** Source passage follows **

Hugely welcome, but the NHS is still to do all the heavy lifting.

31/03/2021

Last weekend the government published its COVID-19 mental health and wellbeing recovery action plan. This document sets out the steps needed to prevent, mitigate and respond to the mental health impacts of the pandemic. This blog from our policy team takes an in-depth look at the plan and what it means for people severely affected by mental illness.

The last year has had a profound affect on the nation’s mental health. For the majority, the effect will be temporary as we move out of the restrictions that have governed our lives over the last 12 months and return to our old way of life. But for some, many thousands of Britons, the pandemic will have a lasting impact on their mental health. Either exacerbating existing mental illness or leading to people experiencing severe symptoms for the first time. 

The publication of the Covid 19 mental health and wellbeing recovery action plan on Saturday is significant in that it clearly recognises the need to provide additional support for people severely affected by mental illness. To have a section on ‘serious mental illnesses’ in a government strategy is a marker in itself.

The £500m investment in mental health services which has attracted most of the headlines was announced last year, but the publication of the plan means we now have a clearer understanding of where that money will go.

** End of Source passage **

Problems to work on:
**1)** Translate this sentence from the recovery plan blog into Spanish: "To have a section on ‘serious mental illnesses’ in a government strategy is a marker in itself."
**2)** From the recovery plan blog, write out the part that opens with the words "The publication of the Covid" and closes with "marker in itself.", swapping "marker" for "milestone".

** Data excerpts follows **

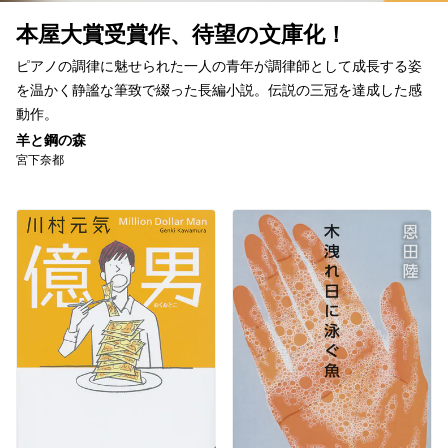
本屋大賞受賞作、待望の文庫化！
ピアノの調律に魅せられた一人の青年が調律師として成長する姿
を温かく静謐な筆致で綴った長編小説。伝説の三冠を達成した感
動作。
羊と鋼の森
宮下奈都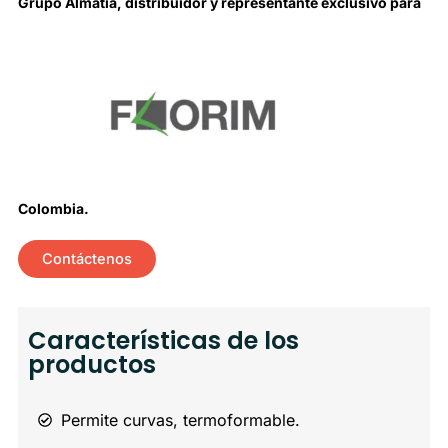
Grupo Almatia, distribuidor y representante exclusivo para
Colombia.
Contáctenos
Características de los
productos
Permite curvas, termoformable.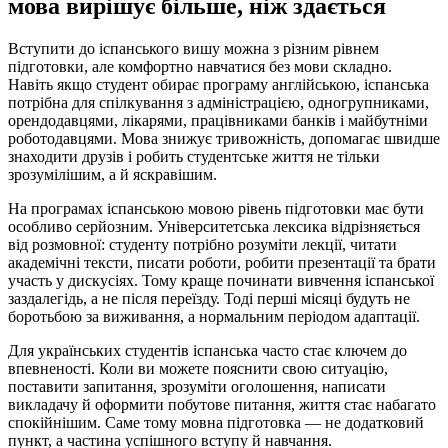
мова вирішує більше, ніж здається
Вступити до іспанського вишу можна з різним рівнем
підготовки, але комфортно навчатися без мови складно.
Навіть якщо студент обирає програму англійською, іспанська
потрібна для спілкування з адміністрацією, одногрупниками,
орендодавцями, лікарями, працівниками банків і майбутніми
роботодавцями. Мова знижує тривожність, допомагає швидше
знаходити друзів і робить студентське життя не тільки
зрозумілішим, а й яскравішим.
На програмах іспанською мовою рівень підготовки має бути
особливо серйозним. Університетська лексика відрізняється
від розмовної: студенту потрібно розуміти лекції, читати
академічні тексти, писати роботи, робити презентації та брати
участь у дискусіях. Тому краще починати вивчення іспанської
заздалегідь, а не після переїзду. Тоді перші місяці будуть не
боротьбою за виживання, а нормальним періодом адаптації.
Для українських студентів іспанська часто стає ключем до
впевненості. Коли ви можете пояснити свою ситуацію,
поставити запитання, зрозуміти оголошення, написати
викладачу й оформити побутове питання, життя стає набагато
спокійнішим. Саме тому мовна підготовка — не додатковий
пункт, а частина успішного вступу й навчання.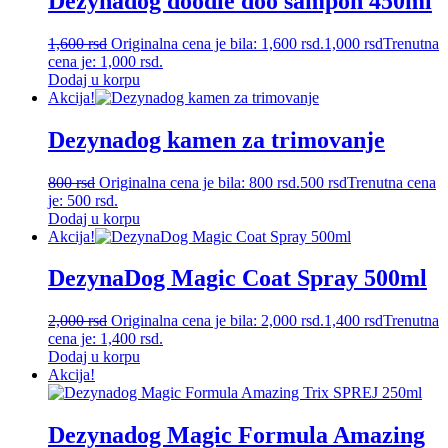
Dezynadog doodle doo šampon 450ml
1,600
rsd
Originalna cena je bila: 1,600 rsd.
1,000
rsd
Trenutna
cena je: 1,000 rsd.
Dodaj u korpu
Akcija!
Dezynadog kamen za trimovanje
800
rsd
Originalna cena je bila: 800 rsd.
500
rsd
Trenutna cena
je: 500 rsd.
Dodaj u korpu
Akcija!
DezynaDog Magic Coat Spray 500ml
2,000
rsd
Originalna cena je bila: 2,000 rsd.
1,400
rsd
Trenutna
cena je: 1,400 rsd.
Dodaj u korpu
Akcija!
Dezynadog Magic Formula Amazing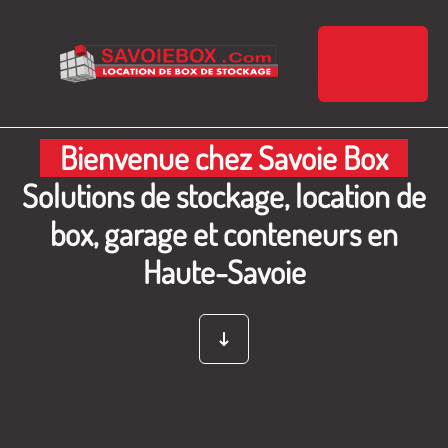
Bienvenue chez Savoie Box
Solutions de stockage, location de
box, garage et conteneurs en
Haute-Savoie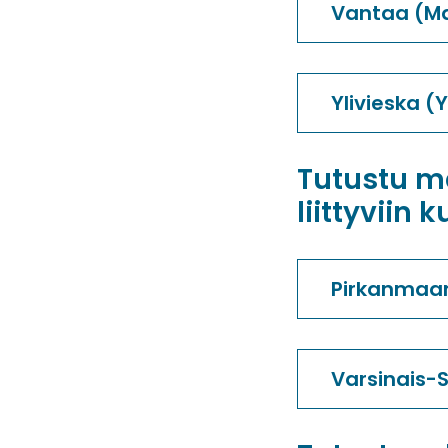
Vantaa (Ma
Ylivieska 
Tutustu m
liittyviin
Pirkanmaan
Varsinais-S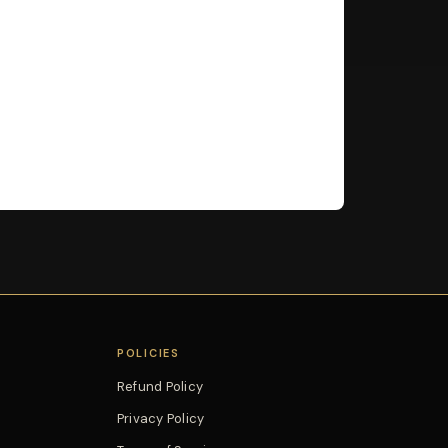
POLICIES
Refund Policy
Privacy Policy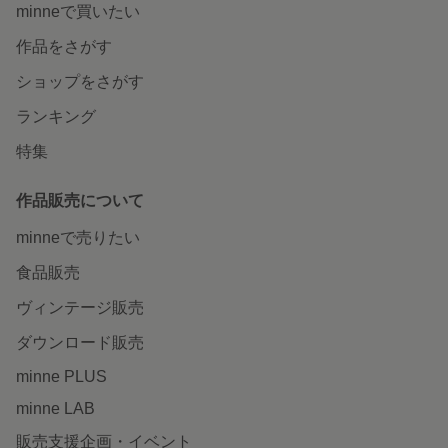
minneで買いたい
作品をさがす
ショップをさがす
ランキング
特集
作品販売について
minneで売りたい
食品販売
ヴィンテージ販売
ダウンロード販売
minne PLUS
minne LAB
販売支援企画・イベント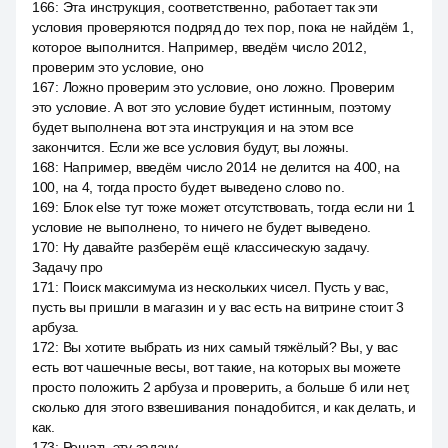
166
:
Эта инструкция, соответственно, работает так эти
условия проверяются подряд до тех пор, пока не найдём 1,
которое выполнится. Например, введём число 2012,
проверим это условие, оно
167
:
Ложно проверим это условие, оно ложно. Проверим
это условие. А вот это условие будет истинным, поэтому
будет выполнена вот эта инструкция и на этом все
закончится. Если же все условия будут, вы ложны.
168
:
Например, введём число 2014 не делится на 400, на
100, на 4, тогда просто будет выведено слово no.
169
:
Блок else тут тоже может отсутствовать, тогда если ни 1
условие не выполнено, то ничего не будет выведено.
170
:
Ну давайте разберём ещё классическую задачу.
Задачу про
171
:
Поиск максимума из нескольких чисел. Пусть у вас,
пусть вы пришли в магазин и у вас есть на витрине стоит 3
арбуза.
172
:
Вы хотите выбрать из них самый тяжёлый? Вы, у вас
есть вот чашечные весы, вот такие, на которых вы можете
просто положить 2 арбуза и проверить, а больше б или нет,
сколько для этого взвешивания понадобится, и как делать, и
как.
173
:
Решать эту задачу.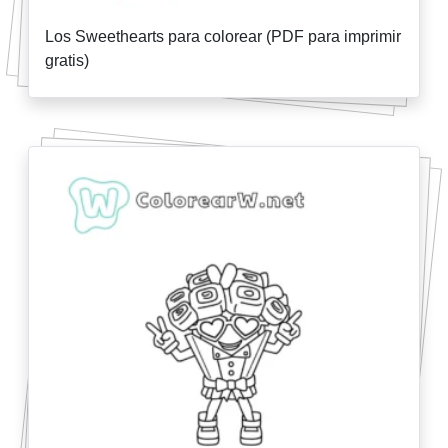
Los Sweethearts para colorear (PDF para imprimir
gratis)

** End of Data excerpts **
** Data excerpts follows **

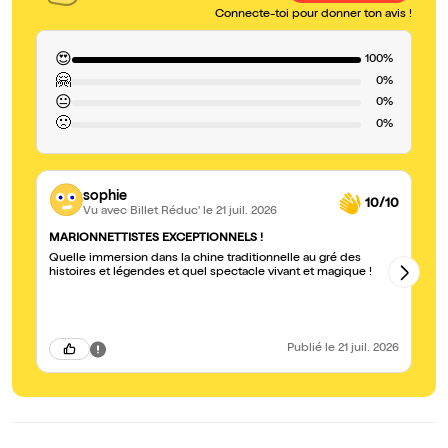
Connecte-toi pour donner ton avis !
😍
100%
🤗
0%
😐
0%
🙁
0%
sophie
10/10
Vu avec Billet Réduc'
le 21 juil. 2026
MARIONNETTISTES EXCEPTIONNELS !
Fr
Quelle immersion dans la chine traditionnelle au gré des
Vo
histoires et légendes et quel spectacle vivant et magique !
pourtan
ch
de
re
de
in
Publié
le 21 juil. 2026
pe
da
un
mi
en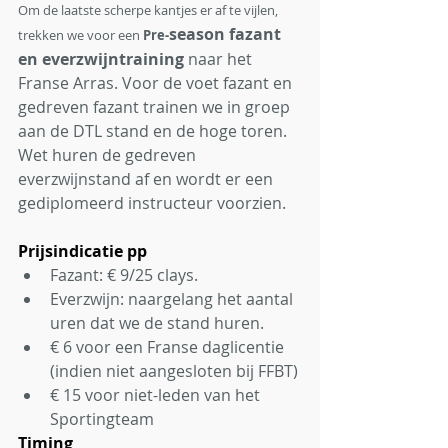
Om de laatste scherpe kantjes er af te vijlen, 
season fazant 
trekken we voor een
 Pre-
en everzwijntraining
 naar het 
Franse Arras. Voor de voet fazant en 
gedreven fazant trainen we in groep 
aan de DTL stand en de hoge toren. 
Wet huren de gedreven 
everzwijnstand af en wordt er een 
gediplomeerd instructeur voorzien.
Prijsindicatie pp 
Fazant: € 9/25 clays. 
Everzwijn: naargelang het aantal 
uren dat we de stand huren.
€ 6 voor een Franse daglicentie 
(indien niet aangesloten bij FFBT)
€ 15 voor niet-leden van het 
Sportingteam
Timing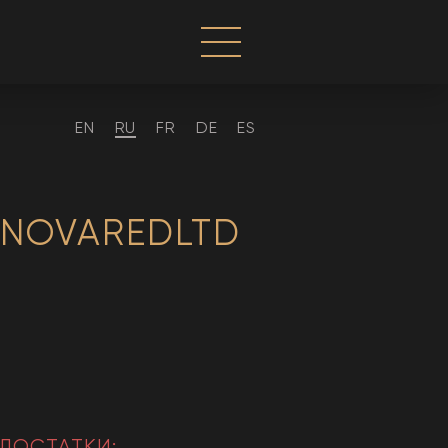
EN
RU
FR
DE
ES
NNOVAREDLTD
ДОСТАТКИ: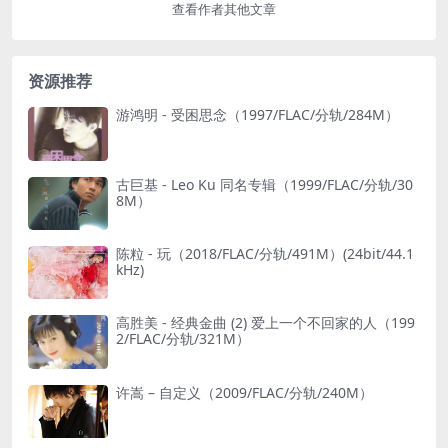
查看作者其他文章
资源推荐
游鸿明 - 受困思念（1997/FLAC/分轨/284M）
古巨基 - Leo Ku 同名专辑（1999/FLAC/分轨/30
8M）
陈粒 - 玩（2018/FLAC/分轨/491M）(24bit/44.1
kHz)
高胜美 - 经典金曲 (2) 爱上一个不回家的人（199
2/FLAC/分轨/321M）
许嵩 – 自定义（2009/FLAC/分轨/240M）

** End of Data excerpts **

Expected responses:
**1)** Tener una sección sobre las ‘enfermedades mentales graves’ en una estrategia del gobierno es, en sí mismo, una señal.

**2)**
The publication of the Covid 19 mental health and wellbeing recovery action plan on Saturday is significant in that it clearly recognises the need to provide additional support for people severely affected by mental illness. To have a section on ‘serious mental illnesses’ in a government strategy is a milestone in itself.